Un’ecatombe anche in Ap, la lista di Alfano e D’Alia che non ha superato lo sbarramento, dove restano fuori Francesco Paolo Scarpinato (quasi seimila preferenze), Giovanni Ardizzone (5 mila), Marco Forzese (7.500), Nuccio Condorelli (5.500), Vincenzo Vinciullo (6800), Gaetano Cutrufo (6200), Vincenzo Fontana (5.300). Dove si riposizioneranno? Ancora presto per dirlo, anche se, delle due anime che hanno composto la lista, quella legata ai Centristi crede che sia ancora possibile immaginare una lista al fianco del Pd alle politiche, mentre in molti si dicono pronti a scommettere che gli alfaniani cederanno al richiamo del centrodestra.

Tanti big anche nell’Udc, rimasti a guardare fuori dai cancelli dell’Assemblea. Da Giovanni Greco (4.300) a Salvatore Di Carlo (3.100), da Danilo Lo Giudice (4 mila) a Vito Rau (4.200), da Alfio Barbagallo (3300) a Domenico Paci (3000), da Giambattista Coltraro (2700) a Gaetano Cani (4200), fino a Salvatore Iacolino (4600), Giuseppe Sebastiano (3.300).

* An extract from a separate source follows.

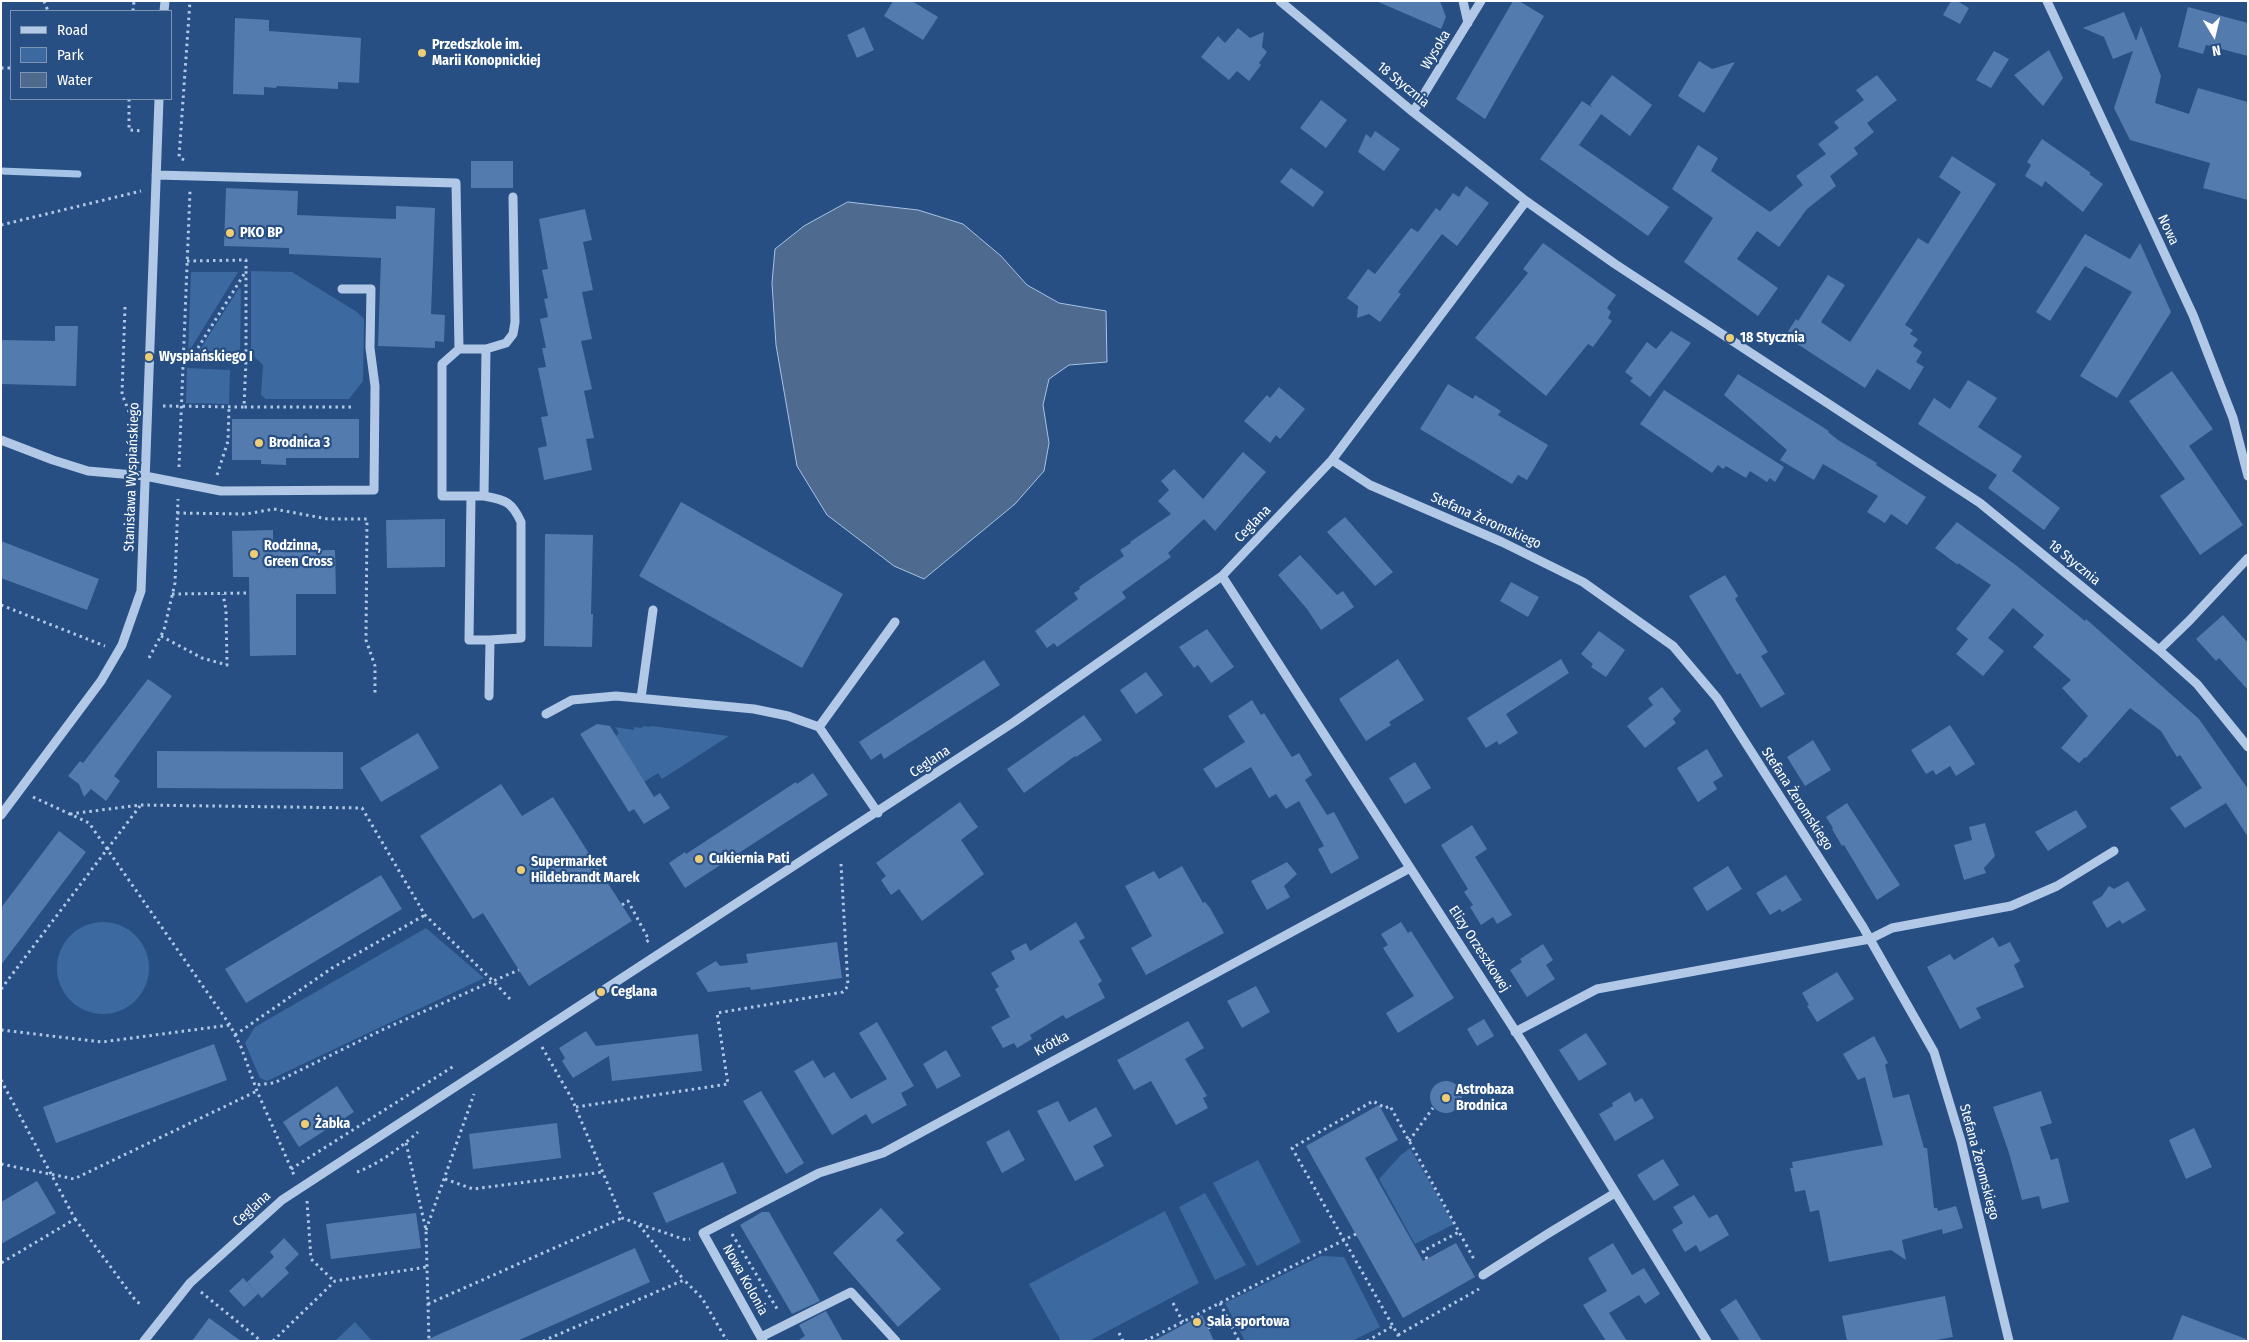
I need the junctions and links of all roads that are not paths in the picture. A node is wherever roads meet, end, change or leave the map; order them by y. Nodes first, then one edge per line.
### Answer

E poi c’è la partita interna al Pd, dove è probabile che si possa consumare l’ennesima lotta fratricida per conquistare i collegi uninominali. Ci sono le 11 mila preferenze di Angelo Villari, ma anche le 10.500 di Giacomo Tranchida. E poi ci sono Pippo Digiacomo (4200), Paolo Amenta (3700) e Bruno Marziano (4800) Giovanni Panepinto (seimila), Mario Alloro (5.400), Paolo Ruggirello (6.700). Senza contare i portatori di voti rimasti incastrati nella lista Micari, con in testa Giuseppe Ferrarello (9.200) e Giosuè Maniaci (4.300). Perché è vero che l’idea di candidare il rettore dell’Ateneo palermitano ha un padre politico che si chiama Leoluca Orlando. Ma non per questo non toccherà comunque a Fausto Raciti fare i conti coi signori delle preferenze.